To attempt this balancing act the LME is looking at a new fee to reflect over-the-counter (OTC) transactions.
Not all of them. That would be impossible. The whole metals business is ultimately OTC.
Just those parts of it that have capitalised on the current perverse LME fee incentive to keep clients on an OTC (90 cents per trade) basis rather than on-market (270 cents per trade).
“This is not, in the opinion of the LME, fair” since the OTC client is “using the same core pricing and risk management services provided by the LME”, according to the exchange.
And many others will agree.
Further “engagement” with the market is promised but this seems the most likely route towards fee neutrality.
The LME message this week was one of “no change”, a recommitment to the exchange’s 140-year roots in the physical metals world.
But that doesn’t mean that a lot of change isn’t going to come out of this collective thought exercise.
Industrial users like the way the “official” prices are set on the ring. But they don’t care much about the “closing” prices set on the afternoon ring sessions. Funds, who do care, would largely prefer an electronic solution. The LME will test it out “for an exploratory period” next year.
A “small minority” of “unhelpful” algo traders will be targeted for “microstructure-led” measures such as tick size requirements.
These are the ones using a “jumping-in-front” order strategy, according to the LME. Not “front-running” as it is commonly referred to in market circles, because the LME “believes that this term is highly misleading and should be avoided”.
And there’s plenty more too.

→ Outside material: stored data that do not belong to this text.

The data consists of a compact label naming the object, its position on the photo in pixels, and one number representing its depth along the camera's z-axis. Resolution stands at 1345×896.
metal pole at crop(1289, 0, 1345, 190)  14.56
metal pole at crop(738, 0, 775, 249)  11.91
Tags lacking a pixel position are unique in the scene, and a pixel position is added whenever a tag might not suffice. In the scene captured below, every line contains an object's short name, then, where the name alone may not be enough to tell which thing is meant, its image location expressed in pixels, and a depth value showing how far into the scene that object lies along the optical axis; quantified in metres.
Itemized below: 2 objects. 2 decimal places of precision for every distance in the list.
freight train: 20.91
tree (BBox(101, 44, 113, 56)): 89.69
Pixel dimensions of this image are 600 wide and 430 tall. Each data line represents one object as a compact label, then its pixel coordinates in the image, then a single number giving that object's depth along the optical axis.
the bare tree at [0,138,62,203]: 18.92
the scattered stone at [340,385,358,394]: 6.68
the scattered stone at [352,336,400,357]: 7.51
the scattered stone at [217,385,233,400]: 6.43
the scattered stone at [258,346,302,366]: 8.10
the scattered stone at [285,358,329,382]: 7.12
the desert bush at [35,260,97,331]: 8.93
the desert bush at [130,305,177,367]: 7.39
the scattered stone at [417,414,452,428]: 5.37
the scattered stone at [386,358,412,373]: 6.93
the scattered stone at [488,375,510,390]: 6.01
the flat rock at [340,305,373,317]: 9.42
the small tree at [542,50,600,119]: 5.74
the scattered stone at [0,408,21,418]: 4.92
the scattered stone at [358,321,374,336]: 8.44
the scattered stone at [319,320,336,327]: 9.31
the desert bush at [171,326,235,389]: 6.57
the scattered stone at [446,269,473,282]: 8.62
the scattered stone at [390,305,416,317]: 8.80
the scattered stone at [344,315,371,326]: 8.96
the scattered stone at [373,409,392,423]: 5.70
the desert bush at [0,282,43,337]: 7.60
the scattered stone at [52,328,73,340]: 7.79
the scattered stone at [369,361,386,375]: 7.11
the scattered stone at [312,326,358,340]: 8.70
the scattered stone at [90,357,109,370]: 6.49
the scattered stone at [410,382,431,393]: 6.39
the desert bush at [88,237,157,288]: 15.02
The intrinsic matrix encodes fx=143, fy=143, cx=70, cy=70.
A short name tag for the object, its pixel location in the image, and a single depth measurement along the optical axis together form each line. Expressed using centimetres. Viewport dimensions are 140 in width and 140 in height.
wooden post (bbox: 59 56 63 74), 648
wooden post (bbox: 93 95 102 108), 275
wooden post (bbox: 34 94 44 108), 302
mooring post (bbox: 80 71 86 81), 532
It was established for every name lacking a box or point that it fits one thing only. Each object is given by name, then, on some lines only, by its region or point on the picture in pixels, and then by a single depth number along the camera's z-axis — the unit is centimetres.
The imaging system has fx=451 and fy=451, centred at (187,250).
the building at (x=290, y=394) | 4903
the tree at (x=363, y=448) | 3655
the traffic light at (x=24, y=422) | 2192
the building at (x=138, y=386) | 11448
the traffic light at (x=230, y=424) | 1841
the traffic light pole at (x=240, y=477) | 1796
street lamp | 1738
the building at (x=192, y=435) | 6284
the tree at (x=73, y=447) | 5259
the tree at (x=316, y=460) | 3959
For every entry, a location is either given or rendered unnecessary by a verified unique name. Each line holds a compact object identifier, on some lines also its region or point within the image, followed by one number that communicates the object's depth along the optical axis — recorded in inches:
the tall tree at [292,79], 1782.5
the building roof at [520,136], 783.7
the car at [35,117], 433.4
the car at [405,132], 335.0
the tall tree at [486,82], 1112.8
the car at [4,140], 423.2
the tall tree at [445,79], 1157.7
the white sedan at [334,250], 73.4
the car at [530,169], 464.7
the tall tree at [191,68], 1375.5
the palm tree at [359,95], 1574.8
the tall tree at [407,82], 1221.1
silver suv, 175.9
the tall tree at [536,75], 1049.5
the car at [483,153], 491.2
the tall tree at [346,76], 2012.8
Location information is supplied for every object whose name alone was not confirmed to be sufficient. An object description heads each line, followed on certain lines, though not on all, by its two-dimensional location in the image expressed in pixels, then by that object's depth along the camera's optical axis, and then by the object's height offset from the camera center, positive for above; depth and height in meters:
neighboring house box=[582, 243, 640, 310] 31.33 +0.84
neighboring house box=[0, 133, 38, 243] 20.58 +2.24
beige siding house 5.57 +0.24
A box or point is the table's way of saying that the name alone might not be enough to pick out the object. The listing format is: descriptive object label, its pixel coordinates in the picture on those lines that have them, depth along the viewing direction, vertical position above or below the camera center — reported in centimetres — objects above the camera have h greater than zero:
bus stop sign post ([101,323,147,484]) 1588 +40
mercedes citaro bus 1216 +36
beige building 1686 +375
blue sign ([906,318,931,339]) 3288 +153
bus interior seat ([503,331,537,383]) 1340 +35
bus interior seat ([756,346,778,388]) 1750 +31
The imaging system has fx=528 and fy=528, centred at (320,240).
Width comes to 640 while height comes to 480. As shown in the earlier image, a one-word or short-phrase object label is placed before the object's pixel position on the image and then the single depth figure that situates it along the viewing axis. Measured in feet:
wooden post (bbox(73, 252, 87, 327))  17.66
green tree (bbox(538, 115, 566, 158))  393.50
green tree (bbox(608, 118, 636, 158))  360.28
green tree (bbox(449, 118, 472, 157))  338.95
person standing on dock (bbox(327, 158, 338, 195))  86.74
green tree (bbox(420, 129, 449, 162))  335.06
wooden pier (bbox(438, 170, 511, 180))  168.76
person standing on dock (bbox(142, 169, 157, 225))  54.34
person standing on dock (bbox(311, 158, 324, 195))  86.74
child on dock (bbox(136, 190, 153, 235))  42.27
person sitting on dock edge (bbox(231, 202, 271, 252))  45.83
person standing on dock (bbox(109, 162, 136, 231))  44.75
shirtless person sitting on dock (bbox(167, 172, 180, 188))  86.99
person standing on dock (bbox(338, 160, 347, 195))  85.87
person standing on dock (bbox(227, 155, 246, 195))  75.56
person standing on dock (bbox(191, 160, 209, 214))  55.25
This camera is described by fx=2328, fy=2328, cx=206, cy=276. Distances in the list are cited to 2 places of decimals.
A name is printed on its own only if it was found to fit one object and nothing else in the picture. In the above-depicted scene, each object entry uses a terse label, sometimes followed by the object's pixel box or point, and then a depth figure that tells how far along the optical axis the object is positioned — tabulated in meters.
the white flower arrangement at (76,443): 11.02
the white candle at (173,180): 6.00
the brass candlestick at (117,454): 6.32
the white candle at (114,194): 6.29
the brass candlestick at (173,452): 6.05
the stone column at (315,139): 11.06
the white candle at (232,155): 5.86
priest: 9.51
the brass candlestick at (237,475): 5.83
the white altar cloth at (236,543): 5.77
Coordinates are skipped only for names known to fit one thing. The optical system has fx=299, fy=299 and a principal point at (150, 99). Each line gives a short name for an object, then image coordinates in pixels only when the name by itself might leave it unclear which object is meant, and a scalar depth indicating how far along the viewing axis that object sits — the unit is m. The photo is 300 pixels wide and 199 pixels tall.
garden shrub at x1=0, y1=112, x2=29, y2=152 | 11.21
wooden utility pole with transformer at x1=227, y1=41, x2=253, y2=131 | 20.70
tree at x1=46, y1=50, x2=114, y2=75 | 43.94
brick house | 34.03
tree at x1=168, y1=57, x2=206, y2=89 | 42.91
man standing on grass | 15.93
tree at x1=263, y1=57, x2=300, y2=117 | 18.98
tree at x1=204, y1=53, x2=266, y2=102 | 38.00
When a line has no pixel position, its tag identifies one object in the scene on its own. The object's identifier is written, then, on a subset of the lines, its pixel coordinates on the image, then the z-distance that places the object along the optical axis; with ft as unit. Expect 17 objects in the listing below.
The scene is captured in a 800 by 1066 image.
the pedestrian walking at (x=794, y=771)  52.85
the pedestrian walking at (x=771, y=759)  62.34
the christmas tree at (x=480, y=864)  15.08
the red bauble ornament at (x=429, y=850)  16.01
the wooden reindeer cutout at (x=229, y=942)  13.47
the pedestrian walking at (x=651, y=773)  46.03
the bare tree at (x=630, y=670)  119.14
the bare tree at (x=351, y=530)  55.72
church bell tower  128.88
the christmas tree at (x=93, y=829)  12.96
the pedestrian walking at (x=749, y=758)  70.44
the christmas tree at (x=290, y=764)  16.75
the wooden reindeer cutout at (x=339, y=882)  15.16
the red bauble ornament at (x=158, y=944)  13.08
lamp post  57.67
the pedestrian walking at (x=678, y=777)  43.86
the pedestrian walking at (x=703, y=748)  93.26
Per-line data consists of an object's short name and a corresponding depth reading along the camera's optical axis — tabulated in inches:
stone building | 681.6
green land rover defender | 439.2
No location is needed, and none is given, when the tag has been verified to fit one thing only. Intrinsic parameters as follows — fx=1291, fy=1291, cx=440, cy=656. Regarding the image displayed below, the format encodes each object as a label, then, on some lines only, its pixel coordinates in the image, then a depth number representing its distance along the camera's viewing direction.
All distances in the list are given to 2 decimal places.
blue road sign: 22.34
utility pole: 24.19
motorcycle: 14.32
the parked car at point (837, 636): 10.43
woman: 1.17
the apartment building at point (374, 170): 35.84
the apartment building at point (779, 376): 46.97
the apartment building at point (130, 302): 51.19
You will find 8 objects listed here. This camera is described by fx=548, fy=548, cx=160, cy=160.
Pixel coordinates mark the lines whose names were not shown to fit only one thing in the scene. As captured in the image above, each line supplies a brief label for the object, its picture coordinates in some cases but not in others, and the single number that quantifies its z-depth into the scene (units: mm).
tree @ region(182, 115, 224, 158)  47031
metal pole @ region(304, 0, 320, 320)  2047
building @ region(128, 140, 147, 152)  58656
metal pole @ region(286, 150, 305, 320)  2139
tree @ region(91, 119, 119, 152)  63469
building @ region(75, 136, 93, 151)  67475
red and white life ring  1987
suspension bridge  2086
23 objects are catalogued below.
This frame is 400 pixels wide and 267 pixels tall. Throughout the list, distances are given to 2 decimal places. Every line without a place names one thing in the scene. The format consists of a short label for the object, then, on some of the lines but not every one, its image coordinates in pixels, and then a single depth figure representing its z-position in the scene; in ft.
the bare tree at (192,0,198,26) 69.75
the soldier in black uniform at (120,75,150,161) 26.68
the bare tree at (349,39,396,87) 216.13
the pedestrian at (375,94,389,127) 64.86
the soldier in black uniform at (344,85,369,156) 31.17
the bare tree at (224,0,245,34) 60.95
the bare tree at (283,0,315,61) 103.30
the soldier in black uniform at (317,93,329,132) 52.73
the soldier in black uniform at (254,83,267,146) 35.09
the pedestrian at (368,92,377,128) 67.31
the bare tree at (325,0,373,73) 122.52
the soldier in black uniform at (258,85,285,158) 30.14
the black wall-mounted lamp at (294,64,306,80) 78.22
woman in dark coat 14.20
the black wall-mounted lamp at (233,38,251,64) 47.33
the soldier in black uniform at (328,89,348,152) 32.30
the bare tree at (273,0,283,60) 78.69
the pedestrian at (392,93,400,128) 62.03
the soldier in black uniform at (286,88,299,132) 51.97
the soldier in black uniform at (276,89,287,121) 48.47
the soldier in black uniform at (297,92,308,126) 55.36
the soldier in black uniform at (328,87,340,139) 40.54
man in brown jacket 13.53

Potential changes to the order booking system, to the status of introducing brokers, to the clearing function and to the market in LME shares.
There are going to be lots of new contracts as well.
A hot-rolled steel contract to complement the steel rebar and scrap contracts.
Cash-settled aluminium premium contracts, directly challenging CME’s product suite. Cash-settled alumina, molybdenum and, possibly, cobalt contracts.
No lithium contract, though. Not yet. This year’s “hot” investment metal “remains nascent in terms of pricing benchmarks” and the LME will settle for being part of the future pricing “debate as the market grows and matures”.
Just one thing about all these proposed new contracts, though.
They’re all cash-settled monthly futures such as trade on the rest of the world’s commodity exchanges.
The historical core of the LME might remain the same but the future, it seems, will look a lot different.